Marketplace giants sign EU pledge to remove dangerous goods faster

Ecommerce giants Alibaba, Amazon, eBay and Rakuten have agreed to speed up the removal of dangerous goods being sold on their online marketplaces within the European Union.

The EU’s executive body, the Commission, said the four companies have committed to responding to notifications on dangerous products from Member State authorities within 2 working days, and to take action on notices from customers within 5 working days.

Although the pledge is not legally binding. But the Commission is clearly hoping that companies can be persuaded to self-regulate in the first instance, given the ever-present possibility of laws being drafted to more tightly legally rule their activities.

In a statement welcoming the move, the EU commissioner for justice, consumers and gender equality, Vĕra Jourová, called on other other marketplace to join the initiative, saying: “More and more people in the EU are shopping online. E-commerce has opened up new possibilities for consumers, offering them more choice at lower prices.
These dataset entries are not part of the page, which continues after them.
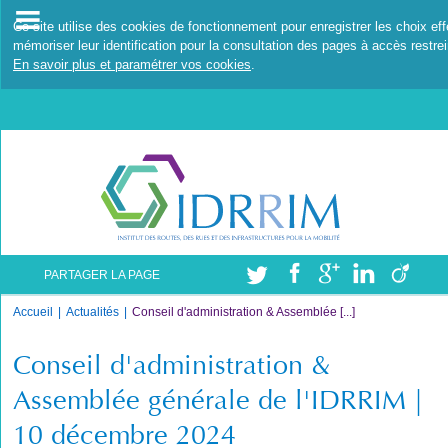
Ce site utilise des cookies de fonctionnement pour enregistrer les choix ef
mémoriser leur identification pour la consultation des pages à accès restrei
En savoir plus et paramétrer vos cookies
.
PARTAGER LA PAGE
Accueil
Actualités
Conseil d'administration & Assemblée [...]
Conseil d'administration &
Assemblée générale de l'IDRRIM |
10 décembre 2024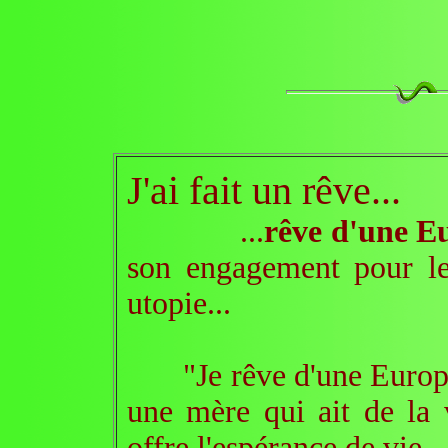
J'ai fait un rêve...
...
rêve d'une E
son engagement pour le
utopie...
"Je rêve d'une Europe j
une mère qui ait de la v
offre l'espérance de vie.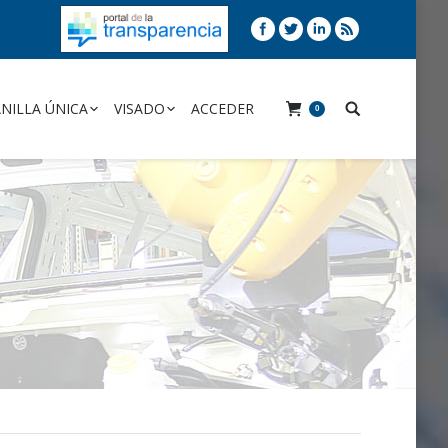
NILLA ÚNICA
VISADO
ACCEDER
0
Consumers should be just as safe when they buy online, as when they buy in a shop.”

The Commission says online sales in the EU represented a fifth of the total sales in 2016 — a percentage that’s expected to increase in the coming years.

The Product Safety Pledge covers non-food consumer products being sold by third parties on online marketplaces, and includes a commitment to provide a clear way for customers to report dangerous product listings and also have an internal mechanism for take-down procedures.

“The ultimate goal is to improve the detection of unsafe products marketed in the EU before they are sold to consumers or as soon thereafter as possible, and to improve consumer protection,” it writes. “These commitments will go beyond what is already established in the EU legislation, including those on product safety.”

Other components of the pledge state the companies will:

  • Cooperate with authorities and set up a process aimed at proactively removing banned product groups as appropriate
  • Put in place measures to act against repeat offenders offering dangerous products in cooperation with authorities
  • Take measures aimed at preventing the reappearance of dangerous product listings already removed
  • Explore the potential use of new technologies and innovation to improve the detection of unsafe products

So there are potentially some startup opportunities around enhancing detection systems.

While the Commission making efforts to limit access to dangerous goods online is unlikely to be too controversial, it has generally been pushing for proactive or radically rapid removals of various types of problem content, and wading into controversy as a result.

Its approach to copyrighted content has attracted the most controversy, with critics arguing it’s regressive and wildly disproportionate.

Yet despite vocal opposition from multiple corners of the digital ecosystem, earlier this month EU lawmakers moved a step closer to requiring all user generated content be copyright pre-filtered prior to being uploaded — apparently comfortable with the idea that meme-makers might have to go through an appeals process just to get their remixed snark unblocked. 

However support for the Commission’s approach to regulating online content generally seems widespread among EU member states.

And on the terrorist propaganda content front, the UK government has been pushing even harder, for proactive removals — unveiling an AI tool in February that it said could be used to automatically detect ISIS propaganda. (Though it has not forced any companies to use it.)

The Commission hasn’t gone so far where terrorist content is concerned — but it’s one-hour rule-of-thumb for terrorist takedowns is getting pretty close. On hate speech content generally it continues to apply pressure on platforms to respond more quickly, with the omnipresent threat that if they don’t keep up it could step in and legislate — as Germany already has.